In August last year, Justin Norvell, executive vice president at Fender, announced that the company would not longer use the wood for their electric models and told Guitar World: “It’s something none of us took lightly – ash is part of the DNA of what we do at Fender.”

Gerald Galloway, a civil and environmental engineering professor at the University of Maryland, College Park, told the magazine that the problems began in earnest in June 2018 with the arrival of the 12 wettest months on record, causing some of the most damaging floods along the Mississippi, a key supply area for the tree, in modern history.

He said: “We’ve got intense rainfall from climate change that’s increasing the amount of water going into the river. And an expanding system of dams, walls and levees – originally intended to prevent floods – may instead be making the situation even worse.”

The second problem arrived in the US in 2002.

The emerald ash borer beetle is usually native to Asia but is now in 35 US states and has reportedly killed millions of native ash trees by tunnelling through the wood.

Jennifer Koch, a US Forest Service biologist, said: “I think it’s the most rapid-spreading insect we’ve seen attacking trees in the US.”

Although the beetle hasn’t arrived in the lower Mississippi yet, environmentalists consider it only “a matter of time”, prompting logging companies to fell more than the usual 30 per cent a year, in panic, which will cause shortages in years to come.

The Fender Stratocaster was first produced in 1954 when its streamlined contours seemed strange and perplexing to many at the time.

Stars who helped give the instrument its reputation include old greats Buddy Holly and Jimi Hendrix, as well as swathes of modern artists like the Strokes. Bob Dylan infamously swapped his acoustic guitar for a Stratocaster for his revolutionary electric set in 1965, much to the anger of his die-hard folk fans at the time.

Sixty years after it was created, the much copied design of the Stratocaster has hardly changed and it continues to be the single most popular, best-selling electric guitar on the planet.

Over the years, a fair number of vintage Strats have sold for over $100,000 (£60,291), with some approaching $1 million (£602,900).

Eric Clapton’s “Blackie” sold for $959,500 (£578,499) in 2004 and recently the Stratocaster that Dylan played at Newport sold for a record $965,000 (£581,815).
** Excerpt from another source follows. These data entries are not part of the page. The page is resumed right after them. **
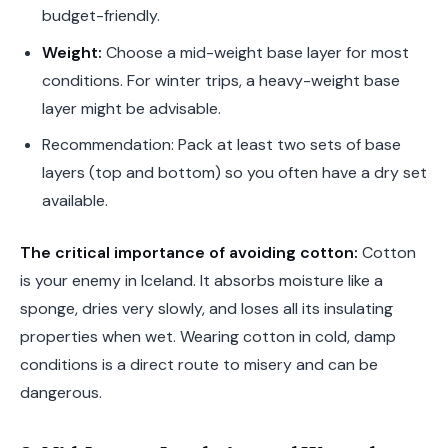
budget-friendly.
Weight:
Choose a mid-weight base layer for most
conditions. For winter trips, a heavy-weight base
layer might be advisable.
Recommendation: Pack at least two sets of base
layers (top and bottom) so you often have a dry set
available.
The critical importance of avoiding cotton:
Cotton
is your enemy in Iceland. It absorbs moisture like a
sponge, dries very slowly, and loses all its insulating
properties when wet. Wearing cotton in cold, damp
conditions is a direct route to misery and can be
dangerous.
In 2014, a guitar from the very first production line of Fender Stratocasters, bearing the serial number 0100, went on sale in Nashville, Tennessee in the US, for a quarter of a million dollars (£150,000), with the shop selling it branding the item “like having the right Rembrandt or Van Gogh or Da Vinci”.

As ash supplies dry up, prices could rocket even, putting the prized items out of the hands of all but the richest rock ’n’ roll stars.

Mike Born, former director of wood technology at Fender, told Scientific American: “The average player just won’t be able to afford it.”

For some musicians, the announcement by Fender that they will no longer use ash for electric guitar models is upsetting.

Richie Kotzen, former guitarist for heavy metal bands Poison and Mr. Big, told Scientific American: “Many years ago I had decided what my favorite woods were on a guitar. I learned that I liked a swamp ash body with a maple neck, and I stuck with it. Now I’m going to have to figure out a replacement wood for ash.”